Können wir das heute überhaupt noch? Wir sind ja keine reichen Römer, die sich „otium“ (Freizeit) leisten konnten, während die anderen das Gegenteil nämlich „negotium“ (Unternehmen, Geschäft) machen mussten, um sich über Wasser zu halten. Dass es eine große Sehnsucht nach dem Gegenteil von „ständig-auf-Sendung-sein“ gibt, zeigt der Zulauf zu allen Arten von Achtsamkeitskursen. Und ohne das hier weiter ausbreiten zu wollen, bin ich der festen Überzeugung, dass erste Schritte das Nichtstun zu erforschen dort zu lernen wären. Auch wenn mir klar ist, dass der Fokus dabei nicht in erster Linie das Nichtstun ist, sondern aktiv, bewusst und absichtslos im Hier und Jetzt zu verweilen, ist es dennoch eine gute Grundlage für das Erlernen der Fähigkeit Pausen zu machen. Und es geht nicht nur darum still auf einem Kissen zu sitzen, sondern auch sich zu bewegen, wie z.B. bei einer Gehmeditation, Qi Gong oder Yoga.

„break“ oder „pause“?

Neben dem Begriff Muße gibt es im Deutschen noch x weitere Synonyme für Pause, wie z.B. Ruhe, Erholung, Urlaub, Unterbrechung (!) Halt, Stillstand, Rast. Als Prozessberaterin gefällt mir am Englischen, dass „pause“ and „break“ implizieren, dass es da einen Prozess gibt, der entweder unterbrochen oder gestoppt wird. Mit dem breakfast wird am Morgen der Prozess des nächtlichen Fastens beendet. Nach einem „break“ soll der Prozess anders wieder aufgenommen werden, wenn nicht sogar ein neuer begonnen wird. Eine Erholungs- oder Entspannungspause ist immer ein „break“, weil man sich davon zumindest erhofft, dass es danach mit mehr Konzentration weitergehen kann. „pause“ meint hingegen eher ein kurzes Innehalten und dann ein Fortfahren des unterbrochenen Prozesses, wie wenn man auf der Fernbedienung auf die Pausentaste gedrückt hatte und nun erneut auf play geht. Wie also unterbrechen oder anhalten?

Raus aus dem Automatismus

Erst mal ist alles, was uns aus Automatismen raus in bewusstes Handeln holt, von großem Wert. Und dazu braucht es eine Unterbrechung. Nur dann kann ich entscheiden, ob ich so weitermachen will oder eben nicht. Und so eine Unterbrechung braucht ja gar nicht lange zu sein. Schon die den Tag über immer mal wieder gestellte Frage: „Was brauche ich jetzt?“ ist ein solches Pausieren. Und nicht immer folgt auf diesen Stop auch eine tatsächliche Pause. Damit meine ich eine Pause, die den Namen verdient, weil der Fokus auf Nichtstun, Verweilen, mein Umfeld bewusst wahrnehmen, Entspannen, Kräfte sammeln etc. liegt.

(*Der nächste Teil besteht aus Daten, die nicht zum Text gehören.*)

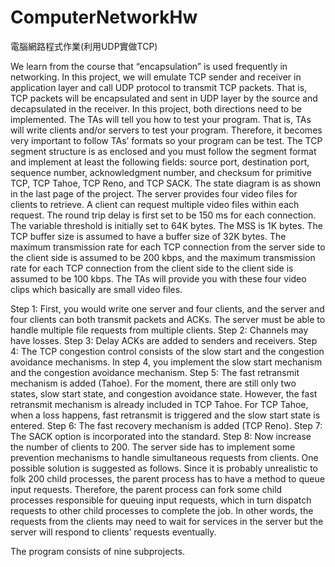 # ComputerNetworkHw
電腦網路程式作業(利用UDP實做TCP)

We learn from the course that “encapsulation” is used frequently in networking. In this project, we will emulate TCP sender and receiver in application layer and call UDP protocol to transmit TCP packets. That is, TCP packets will be encapsulated and sent in UDP layer by the source and decapsulated in the receiver. In this project, both directions need to be implemented. 
The TAs will tell you how to test your program. That is, TAs will write clients and/or servers to test your program. Therefore, it becomes very important to follow TAs’ formats so your program can be test. The TCP segment structure is as enclosed and you must follow the segment format and implement at least the following fields: source port, destination port, sequence number, acknowledgment number, and checksum for primitive TCP, TCP Tahoe, TCP Reno, and TCP SACK. The state diagram is as shown in the last page of the project. The server provides four video files for clients to retrieve. A client can request multiple video files within each request. The round trip delay is first set to be 150 ms for each connection. The variable threshold is initially set to 64K bytes. The MSS is 1K bytes. The TCP buffer size is assumed to have a buffer size of 32K bytes. The maximum transmission rate for each TCP connection from the server side to the client side is assumed to be 200 kbps, and the maximum transmission rate for each TCP connection from the client side to the client side is assumed to be 100 kbps. The TAs will provide you with these four video clips which basically are small video files. 

Step 1: First, you would write one server and four clients, and the server and four clients can both transmit packets and ACKs. The server must be able to handle multiple file requests from multiple clients.
Step 2: Channels may have losses. 
Step 3: Delay ACKs are added to senders and receivers.
Step 4: The TCP congestion control consists of the slow start and the congestion avoidance mechanisms. In step 4, you implement the slow start mechanism and the congestion avoidance mechanism.
Step 5: The fast retransmit mechanism is added (Tahoe). 
For the moment, there are still only two states, slow start state, and congestion avoidance state. However, the fast retransmit mechanism is already included in TCP Tahoe. For TCP Tahoe, when a loss happens, fast retransmit is triggered and the slow start state is entered.
Step 6: The fast recovery mechanism is added (TCP Reno).
Step 7: The SACK option is incorporated into the standard.
Step 8: Now increase the number of clients to 200. The server side has to implement some prevention mechanisms to handle simultaneous requests from clients. One possible solution is suggested as follows. Since it is probably unrealistic to folk 200 child processes, the parent process has to have a method to queue input requests. Therefore, the parent process can fork some child processes responsible for queuing input requests, which in turn dispatch requests to other child processes to complete the job. In other words, the requests from the clients may need to wait for services in the server but the server will respond to clients’ requests eventually.


The program consists of nine subprojects.

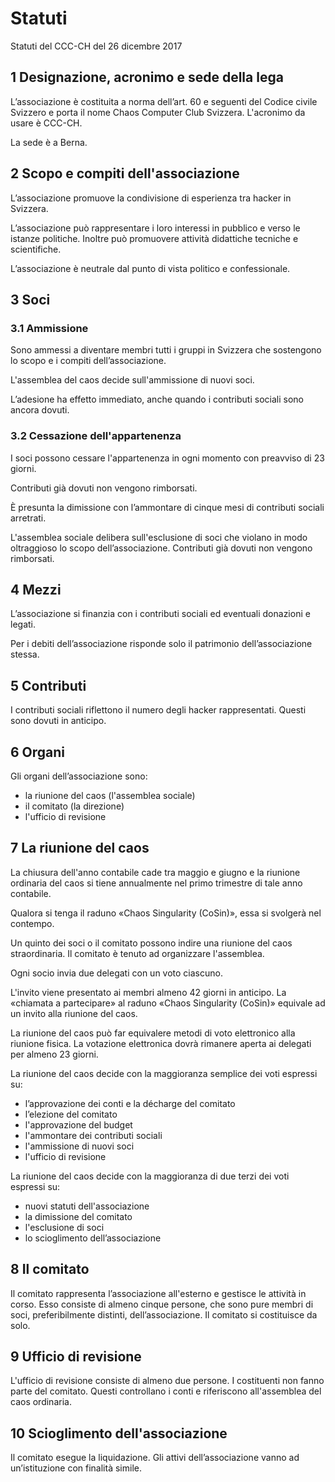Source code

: # Statuti

Statuti del CCC-CH del 26 dicembre 2017

## 1 Designazione, acronimo e sede della lega

L’associazione è costituita a norma dell’art. 60 e seguenti del Codice civile Svizzero e porta il nome Chaos Computer Club Svizzera. L'acronimo da usare è CCC-CH.

La sede è a Berna.

## 2 Scopo e compiti dell'associazione

L’associazione promuove la condivisione di esperienza tra hacker in Svizzera.

L’associazione può rappresentare i loro interessi in pubblico e verso le istanze politiche.
Inoltre può promuovere attività didattiche tecniche e scientifiche.

L’associazione è neutrale dal punto di vista politico e confessionale.

## 3 Soci

### 3.1 Ammissione

Sono ammessi a diventare membri tutti i gruppi in Svizzera che sostengono lo scopo e i compiti dell’associazione.

L'assemblea del caos decide sull'ammissione di nuovi soci.

L’adesione ha effetto immediato, anche quando i contributi sociali sono ancora dovuti.

### 3.2 Cessazione dell'appartenenza

I soci possono cessare l'appartenenza in ogni momento con preavviso di 23 giorni.

Contributi già dovuti non vengono rimborsati.

È presunta la dimissione con l’ammontare di cinque mesi di contributi sociali arretrati.

L'assemblea sociale delibera sull'esclusione di soci che violano in modo oltraggioso lo scopo dell’associazione.
Contributi già dovuti non vengono rimborsati.

## 4 Mezzi

L’associazione si finanzia con i contributi sociali ed eventuali donazioni e legati.

Per i debiti dell’associazione risponde solo il patrimonio dell’associazione stessa.

## 5 Contributi

I contributi sociali riflettono il numero degli hacker rappresentati. Questi sono dovuti in anticipo.

## 6 Organi

Gli organi dell’associazione sono:

- la riunione del caos (l'assemblea sociale)
- il comitato (la direzione)
- l'ufficio di revisione

## 7 La riunione del caos

La chiusura dell'anno contabile cade tra maggio e giugno e la riunione ordinaria del caos si tiene annualmente nel primo trimestre di tale anno contabile.

Qualora si tenga il raduno «Chaos Singularity (CoSin)», essa si svolgerà nel contempo.

Un quinto dei soci o il comitato possono indire una riunione del caos straordinaria. Il comitato è tenuto ad organizzare l'assemblea.

Ogni socio invia due delegati con un voto ciascuno.

L'invito viene presentato ai membri almeno 42 giorni in anticipo. La «chiamata a partecipare» al raduno «Chaos Singularity (CoSin)» equivale ad un invito alla riunione del caos.

La riunione del caos può far equivalere metodi di voto elettronico alla riunione fisica. La votazione elettronica dovrà rimanere aperta ai delegati per almeno 23 giorni.

La riunione del caos decide con la maggioranza semplice dei voti espressi su:

- l’approvazione dei conti e la décharge del comitato
- l’elezione del comitato
- l'approvazione del budget
- l'ammontare dei contributi sociali
- l'ammissione di nuovi soci
- l'ufficio di revisione
 
La riunione del caos decide con la maggioranza di due terzi dei voti espressi su:

- nuovi statuti dell'associazione
- la dimissione del comitato
- l'esclusione di soci
- lo scioglimento dell’associazione

## 8 Il comitato

Il comitato rappresenta l’associazione all'esterno e gestisce le attività in corso. Esso consiste di almeno cinque persone, che sono pure membri di soci, preferibilmente distinti, dell’associazione. Il comitato si costituisce da solo.

## 9 Ufficio di revisione

L'ufficio di revisione consiste di almeno due persone. I costituenti non fanno parte del comitato. Questi controllano i conti e riferiscono all'assemblea del caos ordinaria.

## 10 Scioglimento dell'associazione

Il comitato esegue la liquidazione. Gli attivi dell’associazione vanno ad un’istituzione con finalità simile.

Nicht alles was Pause heißt, ist auch eine

Das Synonym, das mir am besten für Pause gefällt ist: Innehalten. Wieviel Innehalten enthält eine normale Mittagspause, womöglich noch mit Arbeitsessen oder das Verzehren eines Schokoladeriegels (Sie wissen wahrscheinlich, woran ich da denke)? Und wie lange kann Innehalten eigentlich andauern? Ein überarbeiteter und gestresster Coachingkunde hatte sich eine Stunde Auszeit jeden Sonntag vorgenommen. Er erzählte dann, dass das Sortieren seiner CD-Sammlung in der Stunde Auszeit jetzt nicht wirklich Erholung gebracht hätte. Das war die Steilvorlage für weitere Arbeit über: was heißt es wirklich eine Pause zu machen?

Fazit

Wir und nicht nur unsere Gehirne brauchen Pausen. Der Wert der Pause, sei sie nun kurz oder lang, entscheidet sich meiner Ansicht nach bei ihrem Beginn. Ist sie die Folge eines Sich-Besinnens auf die gegenwärtige Situation, in der sich ich, meine Mitmenschen und die Umwelt befinden? Also nicht nur ein Automatismus alla: Es ist 12.00 Uhr – Mahlzeit – die Kantine ruft. Und bin ich mir meiner Situation bewusst, dann kann ich auch gezielt Pausen/Auszeiten planen, die mir wirklich guttun. Idealerweise präventiv, nicht erst, wenn mein Körper sich so deutlich macht, dass ich nicht mehr wegschauen kann.

Was haben Sie sich diesbezüglich schon lange vorgenommen, es aber bisher nicht umgesetzt?